> **Required tasks**:
A) Rewrite the column on explaining the Paris attacks to children from "How do you explain" up to and including "Crosby movie instead.", replacing "television" with "TV".
B) Please state what the writer and Freya watched after turning on the television, according to the column on explaining the Paris attacks to children.

Alexander Chancellor

How do you explain events that even adults can’t understand to a child?

Maybe ‘we’ve got flowers’ is as good a response as any to the Paris atrocities

Seeing my ten-year-old daughter, Freya, a week after the massacre in Paris, I asked her if she had heard anything about the events there. She said, in a matter-of-fact kind of way, that she had heard something, but didn’t say what it was or from whom she had heard it. All she would say was that it hadn’t been mentioned by her teachers at school. And then she changed the subject. I didn’t feel like saying any more on the matter. Either she didn’t know anything much or she didn’t want to talk about it. And what would have been the point of discussing something so horrible with her? We turned on the television and watched an old Bing Crosby movie instead.

But one of the hot topics of recent days has been what to tell children about this Isis atrocity. It’s a question that has obviously worried Parisians more than anyone else, for most children in Paris can hardly have been unaware that something pretty dreadful had been going on. And I gather from the Times that the general feeling there is that children should not be shielded from the reality. ‘French newspapers and magazines have made particular efforts to explain last week’s terrorist attacks to children, refusing to sugarcoat the barbarity,’ it reported.

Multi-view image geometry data
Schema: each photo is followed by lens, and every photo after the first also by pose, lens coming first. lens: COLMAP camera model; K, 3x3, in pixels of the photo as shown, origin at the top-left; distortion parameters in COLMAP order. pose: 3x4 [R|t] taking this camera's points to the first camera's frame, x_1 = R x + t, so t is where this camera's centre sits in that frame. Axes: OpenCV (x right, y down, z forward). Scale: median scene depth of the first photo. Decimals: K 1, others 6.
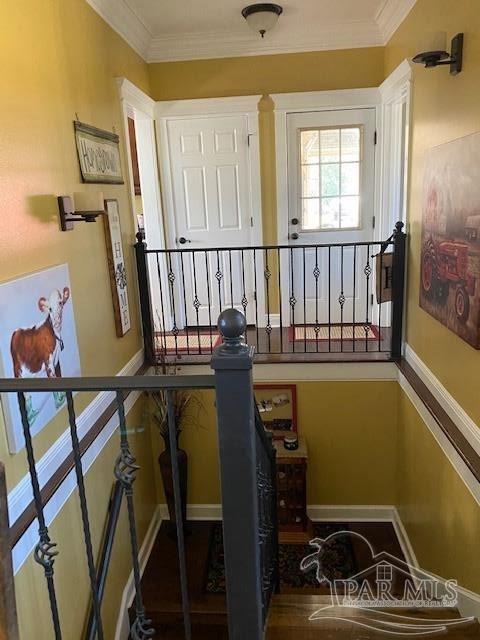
lens RADIAL K [[495.9, 0, 240.4], [0, 495.9, 319.1], [0, 0, 1]] dist [-0.005150, -0.000476]
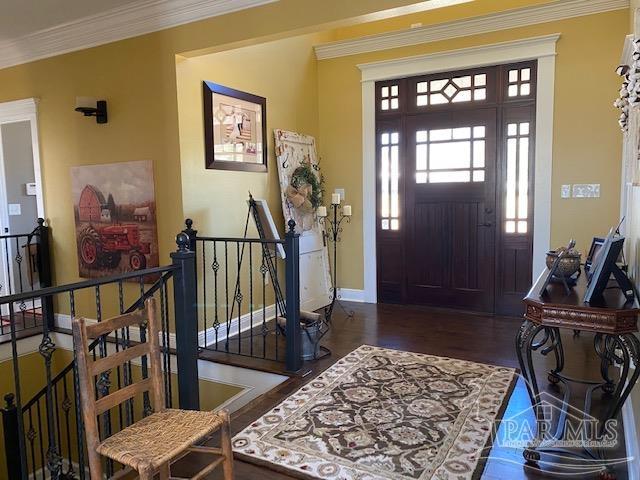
lens RADIAL K [[495.9, 0, 319.2], [0, 495.9, 238.9], [0, 0, 1]] dist [-0.005150, -0.000476]
pose [[0.417714, -0.071170, 0.905787, -0.534326], [0.227941, 0.973254, -0.028646, 0.055580], [-0.879522, 0.218432, 0.422764, -0.155642]]
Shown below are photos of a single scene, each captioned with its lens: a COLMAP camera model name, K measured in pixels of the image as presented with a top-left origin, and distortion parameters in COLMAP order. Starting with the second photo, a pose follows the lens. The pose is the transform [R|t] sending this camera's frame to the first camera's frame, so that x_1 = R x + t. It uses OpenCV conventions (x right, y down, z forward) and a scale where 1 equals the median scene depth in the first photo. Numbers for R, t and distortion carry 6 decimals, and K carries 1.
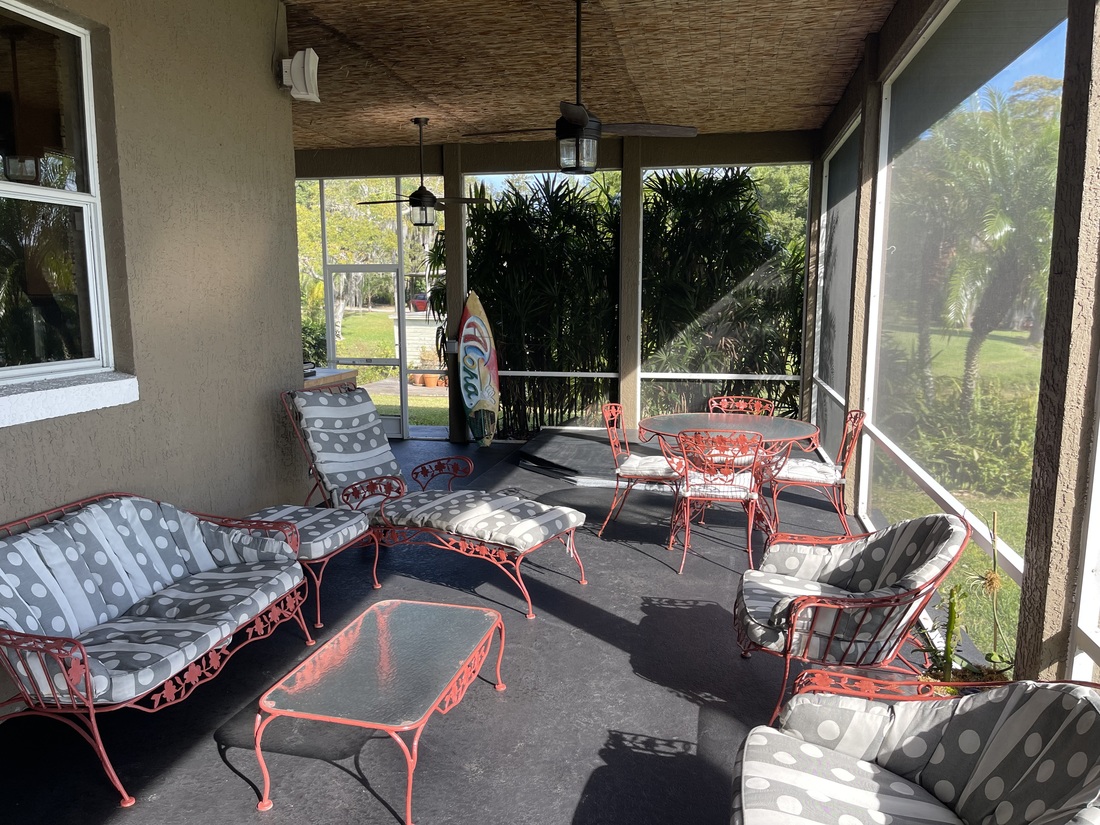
lens RADIAL K [[823.0, 0, 548.6], [0, 823.0, 412.3], [0, 0, 1]] dist [0.019697, -0.014687]
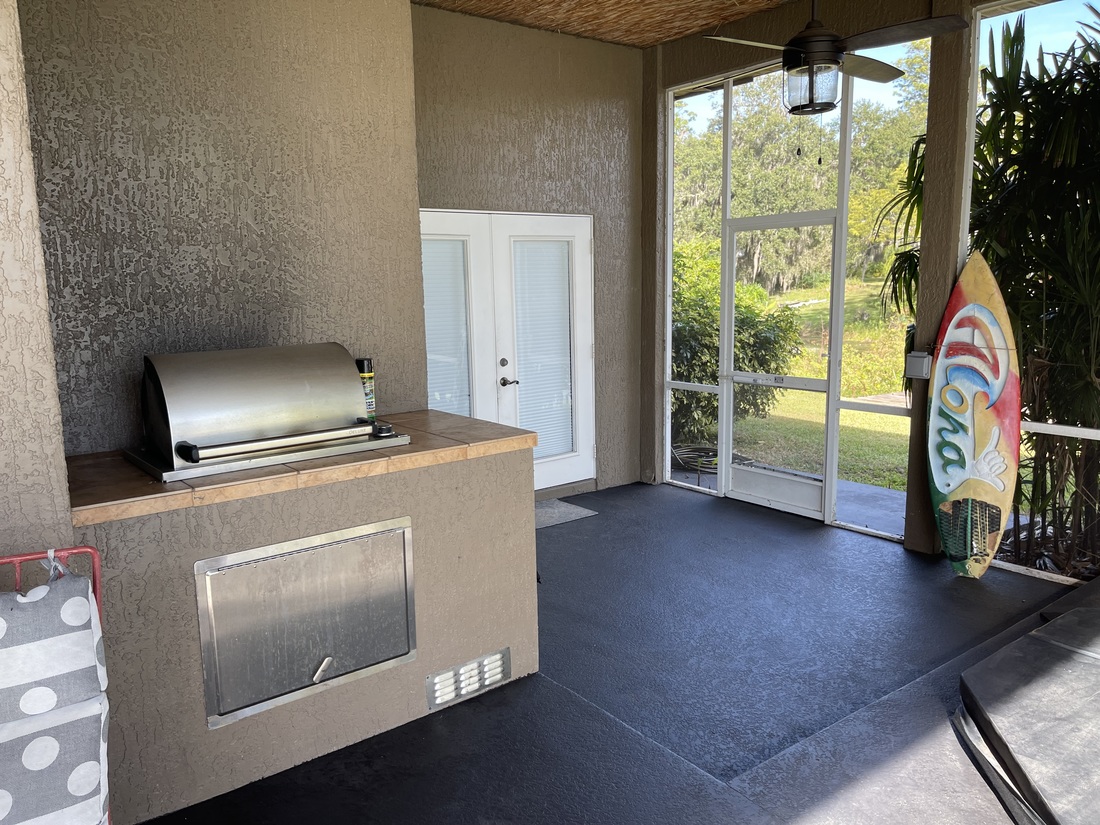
lens RADIAL K [[823.0, 0, 548.8], [0, 823.0, 410.7], [0, 0, 1]] dist [0.019697, -0.014687]
pose [[0.749264, 0.089260, -0.656229, 0.046009], [-0.077370, 0.995888, 0.047122, -0.058221], [0.657736, 0.015465, 0.753089, 0.472388]]
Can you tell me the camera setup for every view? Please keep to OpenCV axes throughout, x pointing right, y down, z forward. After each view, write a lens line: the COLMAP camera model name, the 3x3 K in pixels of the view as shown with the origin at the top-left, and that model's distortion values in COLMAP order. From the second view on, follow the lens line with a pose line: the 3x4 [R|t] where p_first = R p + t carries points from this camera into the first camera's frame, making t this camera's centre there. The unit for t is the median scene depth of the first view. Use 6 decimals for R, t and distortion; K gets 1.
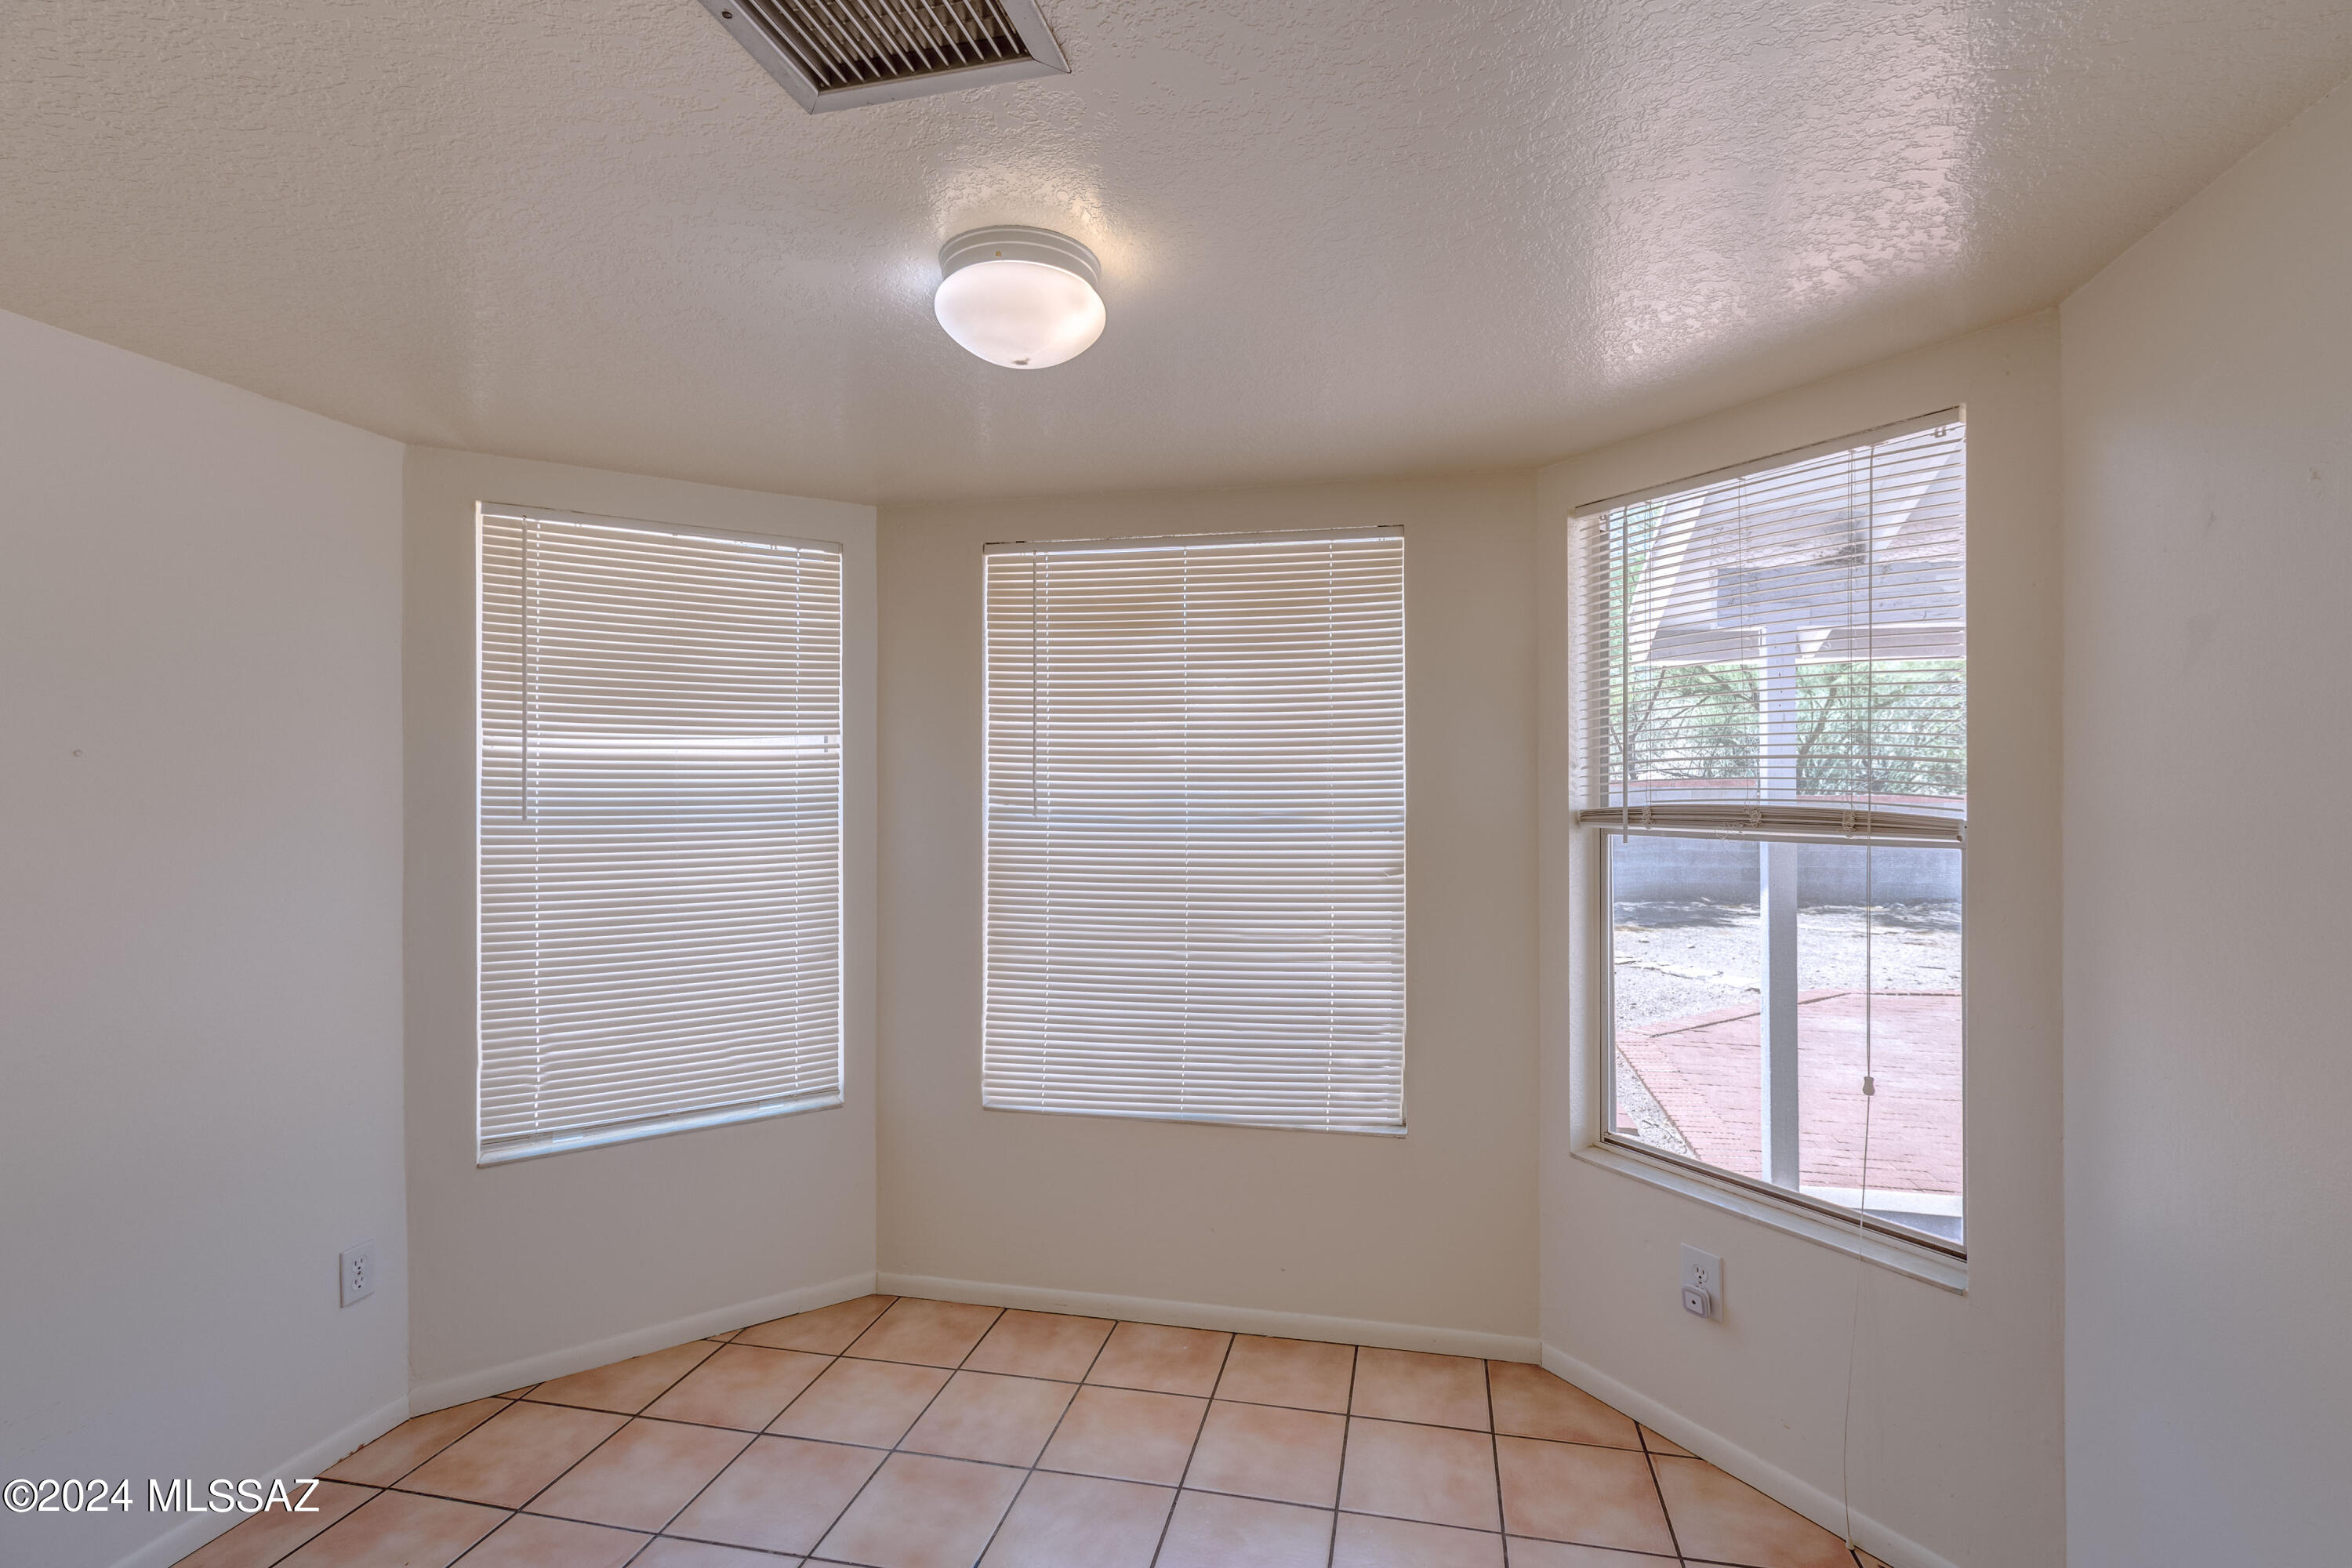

> **Responses by task**:
A)
How do you explain events that even adults can’t understand to a child?

Maybe ‘we’ve got flowers’ is as good a response as any to the Paris atrocities

Seeing my ten-year-old daughter, Freya, a week after the massacre in Paris, I asked her if she had heard anything about the events there. She said, in a matter-of-fact kind of way, that she had heard something, but didn’t say what it was or from whom she had heard it. All she would say was that it hadn’t been mentioned by her teachers at school. And then she changed the subject. I didn’t feel like saying any more on the matter. Either she didn’t know anything much or she didn’t want to talk about it. And what would have been the point of discussing something so horrible with her? We turned on the TV and watched an old Bing Crosby movie instead.

B) An old Bing Crosby movie.